**THE PROBLEM:** Render the material from its first line through the line containing "ces wychodzenia poza" as a numbered list, omitting any blank lines.

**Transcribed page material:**
━━━━━━

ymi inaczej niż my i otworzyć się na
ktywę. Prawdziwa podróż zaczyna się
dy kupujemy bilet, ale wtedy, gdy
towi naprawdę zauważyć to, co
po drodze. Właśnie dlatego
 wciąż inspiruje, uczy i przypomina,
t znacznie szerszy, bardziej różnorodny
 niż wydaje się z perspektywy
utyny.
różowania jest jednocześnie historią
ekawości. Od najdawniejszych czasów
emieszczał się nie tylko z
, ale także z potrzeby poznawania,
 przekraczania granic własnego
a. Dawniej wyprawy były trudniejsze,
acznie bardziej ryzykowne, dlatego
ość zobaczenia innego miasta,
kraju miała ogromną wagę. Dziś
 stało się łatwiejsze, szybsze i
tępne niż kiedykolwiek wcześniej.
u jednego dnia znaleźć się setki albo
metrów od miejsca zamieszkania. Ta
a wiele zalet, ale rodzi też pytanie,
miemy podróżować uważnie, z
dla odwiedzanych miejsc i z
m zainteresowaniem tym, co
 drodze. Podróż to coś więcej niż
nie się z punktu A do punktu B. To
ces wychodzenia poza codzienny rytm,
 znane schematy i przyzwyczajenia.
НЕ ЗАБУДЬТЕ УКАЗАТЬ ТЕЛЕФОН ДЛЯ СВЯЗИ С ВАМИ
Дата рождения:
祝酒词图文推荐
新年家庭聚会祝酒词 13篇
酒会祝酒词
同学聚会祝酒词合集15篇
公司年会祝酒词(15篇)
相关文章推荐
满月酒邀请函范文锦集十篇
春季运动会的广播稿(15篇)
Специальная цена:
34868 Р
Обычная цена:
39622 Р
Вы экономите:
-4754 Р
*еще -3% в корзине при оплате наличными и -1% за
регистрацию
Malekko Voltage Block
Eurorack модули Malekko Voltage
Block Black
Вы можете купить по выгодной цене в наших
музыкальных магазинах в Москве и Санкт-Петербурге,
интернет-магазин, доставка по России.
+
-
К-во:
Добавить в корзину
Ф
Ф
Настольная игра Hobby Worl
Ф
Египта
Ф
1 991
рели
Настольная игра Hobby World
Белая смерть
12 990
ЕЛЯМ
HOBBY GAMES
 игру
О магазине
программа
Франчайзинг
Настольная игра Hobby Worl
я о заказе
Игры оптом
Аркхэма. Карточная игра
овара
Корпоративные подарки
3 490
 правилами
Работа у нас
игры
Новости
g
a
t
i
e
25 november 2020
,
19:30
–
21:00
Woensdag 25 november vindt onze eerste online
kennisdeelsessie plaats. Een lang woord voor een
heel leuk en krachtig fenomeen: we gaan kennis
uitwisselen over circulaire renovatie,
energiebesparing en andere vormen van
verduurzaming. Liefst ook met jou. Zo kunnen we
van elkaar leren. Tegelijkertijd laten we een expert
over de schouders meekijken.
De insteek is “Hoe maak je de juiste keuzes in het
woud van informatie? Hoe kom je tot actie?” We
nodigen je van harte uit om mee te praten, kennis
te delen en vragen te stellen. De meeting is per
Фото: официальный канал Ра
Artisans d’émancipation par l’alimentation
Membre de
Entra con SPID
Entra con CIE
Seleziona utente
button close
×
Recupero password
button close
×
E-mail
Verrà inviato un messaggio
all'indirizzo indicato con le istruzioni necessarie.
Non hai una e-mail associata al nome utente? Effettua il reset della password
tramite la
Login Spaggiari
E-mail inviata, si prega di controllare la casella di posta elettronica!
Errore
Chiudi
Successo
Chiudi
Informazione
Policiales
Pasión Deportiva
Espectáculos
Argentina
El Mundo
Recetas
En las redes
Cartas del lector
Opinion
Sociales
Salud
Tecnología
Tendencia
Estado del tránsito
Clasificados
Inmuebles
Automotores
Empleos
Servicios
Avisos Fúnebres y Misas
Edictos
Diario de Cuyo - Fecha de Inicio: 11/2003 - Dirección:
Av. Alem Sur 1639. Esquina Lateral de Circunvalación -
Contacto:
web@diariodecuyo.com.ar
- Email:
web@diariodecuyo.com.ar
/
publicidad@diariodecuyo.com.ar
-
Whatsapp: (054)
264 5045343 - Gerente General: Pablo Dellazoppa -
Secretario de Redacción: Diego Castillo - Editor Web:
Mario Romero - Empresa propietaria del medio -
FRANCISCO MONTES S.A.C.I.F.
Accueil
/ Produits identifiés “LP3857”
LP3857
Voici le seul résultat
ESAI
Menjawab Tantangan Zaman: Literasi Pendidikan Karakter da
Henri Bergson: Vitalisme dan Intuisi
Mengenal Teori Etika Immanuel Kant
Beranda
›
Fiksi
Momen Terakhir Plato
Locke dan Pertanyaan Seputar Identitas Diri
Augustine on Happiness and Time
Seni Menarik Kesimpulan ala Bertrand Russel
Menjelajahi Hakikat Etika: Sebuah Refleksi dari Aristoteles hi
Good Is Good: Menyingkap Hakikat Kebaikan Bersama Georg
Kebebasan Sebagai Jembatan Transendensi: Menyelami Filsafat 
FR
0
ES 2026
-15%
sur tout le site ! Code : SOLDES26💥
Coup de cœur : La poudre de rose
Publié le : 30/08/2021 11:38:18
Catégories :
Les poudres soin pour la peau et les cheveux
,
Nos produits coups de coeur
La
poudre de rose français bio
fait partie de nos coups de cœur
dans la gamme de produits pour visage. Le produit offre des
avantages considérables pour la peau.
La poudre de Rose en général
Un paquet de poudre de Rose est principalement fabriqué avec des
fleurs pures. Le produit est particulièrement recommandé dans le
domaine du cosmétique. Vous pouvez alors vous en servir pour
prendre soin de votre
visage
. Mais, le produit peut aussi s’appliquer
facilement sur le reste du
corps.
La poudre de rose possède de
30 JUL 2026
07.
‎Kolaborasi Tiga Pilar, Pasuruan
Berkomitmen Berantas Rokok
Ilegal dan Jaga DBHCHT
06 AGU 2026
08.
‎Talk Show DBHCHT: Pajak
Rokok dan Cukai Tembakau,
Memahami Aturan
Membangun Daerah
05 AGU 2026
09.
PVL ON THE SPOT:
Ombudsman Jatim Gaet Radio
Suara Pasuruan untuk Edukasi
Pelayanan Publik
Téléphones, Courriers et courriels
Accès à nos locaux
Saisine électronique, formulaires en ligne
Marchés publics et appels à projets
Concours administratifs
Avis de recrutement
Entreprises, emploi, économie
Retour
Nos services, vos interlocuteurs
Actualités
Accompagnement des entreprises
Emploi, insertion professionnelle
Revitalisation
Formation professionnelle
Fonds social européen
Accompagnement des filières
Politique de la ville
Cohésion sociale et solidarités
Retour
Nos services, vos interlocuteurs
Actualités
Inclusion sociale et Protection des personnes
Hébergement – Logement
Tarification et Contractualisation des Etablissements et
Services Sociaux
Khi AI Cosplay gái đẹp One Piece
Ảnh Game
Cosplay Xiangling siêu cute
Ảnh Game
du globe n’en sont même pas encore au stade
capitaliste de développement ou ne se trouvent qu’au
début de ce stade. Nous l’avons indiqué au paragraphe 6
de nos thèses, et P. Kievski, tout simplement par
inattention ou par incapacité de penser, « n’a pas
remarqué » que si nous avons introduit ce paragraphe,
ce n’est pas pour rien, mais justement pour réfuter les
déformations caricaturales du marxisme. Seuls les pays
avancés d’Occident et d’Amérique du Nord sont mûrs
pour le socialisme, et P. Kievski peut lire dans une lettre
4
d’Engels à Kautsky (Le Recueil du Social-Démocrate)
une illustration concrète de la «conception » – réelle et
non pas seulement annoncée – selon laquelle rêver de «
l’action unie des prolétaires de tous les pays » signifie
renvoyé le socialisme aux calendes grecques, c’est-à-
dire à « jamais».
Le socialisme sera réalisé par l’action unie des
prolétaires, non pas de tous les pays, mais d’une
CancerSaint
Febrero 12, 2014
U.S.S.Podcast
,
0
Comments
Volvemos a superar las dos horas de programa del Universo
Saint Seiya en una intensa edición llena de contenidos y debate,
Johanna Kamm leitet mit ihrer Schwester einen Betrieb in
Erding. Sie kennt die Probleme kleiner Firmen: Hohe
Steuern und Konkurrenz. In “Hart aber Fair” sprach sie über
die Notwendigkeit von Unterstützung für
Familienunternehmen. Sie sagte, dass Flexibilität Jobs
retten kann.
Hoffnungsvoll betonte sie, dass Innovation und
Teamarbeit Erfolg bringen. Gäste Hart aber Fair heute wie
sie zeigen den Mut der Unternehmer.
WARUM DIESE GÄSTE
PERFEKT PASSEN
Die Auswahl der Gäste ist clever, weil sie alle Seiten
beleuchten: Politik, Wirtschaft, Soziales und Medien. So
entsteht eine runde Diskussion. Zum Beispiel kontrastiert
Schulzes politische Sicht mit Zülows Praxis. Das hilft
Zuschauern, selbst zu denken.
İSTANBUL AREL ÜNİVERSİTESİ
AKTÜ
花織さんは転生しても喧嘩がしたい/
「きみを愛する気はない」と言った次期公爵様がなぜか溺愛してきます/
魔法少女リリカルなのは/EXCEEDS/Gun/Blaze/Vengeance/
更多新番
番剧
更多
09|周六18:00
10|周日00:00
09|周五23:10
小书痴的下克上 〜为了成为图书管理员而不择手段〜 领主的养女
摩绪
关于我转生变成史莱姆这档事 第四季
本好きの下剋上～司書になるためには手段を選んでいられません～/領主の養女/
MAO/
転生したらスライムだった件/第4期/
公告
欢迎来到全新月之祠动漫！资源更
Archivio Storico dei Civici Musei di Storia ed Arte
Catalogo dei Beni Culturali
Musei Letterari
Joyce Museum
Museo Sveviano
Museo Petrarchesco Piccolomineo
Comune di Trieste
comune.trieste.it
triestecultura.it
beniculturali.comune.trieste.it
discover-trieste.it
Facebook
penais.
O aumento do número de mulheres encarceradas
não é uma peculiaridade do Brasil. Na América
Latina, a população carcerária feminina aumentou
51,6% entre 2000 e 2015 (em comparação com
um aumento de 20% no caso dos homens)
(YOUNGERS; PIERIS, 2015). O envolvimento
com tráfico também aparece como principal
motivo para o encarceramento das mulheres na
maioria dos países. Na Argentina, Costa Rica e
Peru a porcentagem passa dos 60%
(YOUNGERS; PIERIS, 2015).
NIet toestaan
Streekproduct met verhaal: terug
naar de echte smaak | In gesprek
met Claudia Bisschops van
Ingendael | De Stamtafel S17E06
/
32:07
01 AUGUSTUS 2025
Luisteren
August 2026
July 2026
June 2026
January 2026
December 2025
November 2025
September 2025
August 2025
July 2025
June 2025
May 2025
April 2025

━━━━━━

**RESULT OF THIS TASK:**
1. ymi inaczej niż my i otworzyć się na
2. ktywę. Prawdziwa podróż zaczyna się
3. dy kupujemy bilet, ale wtedy, gdy
4. towi naprawdę zauważyć to, co
5. po drodze. Właśnie dlatego
6.  wciąż inspiruje, uczy i przypomina,
7. t znacznie szerszy, bardziej różnorodny
8.  niż wydaje się z perspektywy
9. utyny.
10. różowania jest jednocześnie historią
11. ekawości. Od najdawniejszych czasów
12. emieszczał się nie tylko z
13. , ale także z potrzeby poznawania,
14.  przekraczania granic własnego
15. a. Dawniej wyprawy były trudniejsze,
16. acznie bardziej ryzykowne, dlatego
17. ość zobaczenia innego miasta,
18. kraju miała ogromną wagę. Dziś
19.  stało się łatwiejsze, szybsze i
20. tępne niż kiedykolwiek wcześniej.
21. u jednego dnia znaleźć się setki albo
22. metrów od miejsca zamieszkania. Ta
23. a wiele zalet, ale rodzi też pytanie,
24. miemy podróżować uważnie, z
25. dla odwiedzanych miejsc i z
26. m zainteresowaniem tym, co
27.  drodze. Podróż to coś więcej niż
28. nie się z punktu A do punktu B. To
29. ces wychodzenia poza codzienny rytm,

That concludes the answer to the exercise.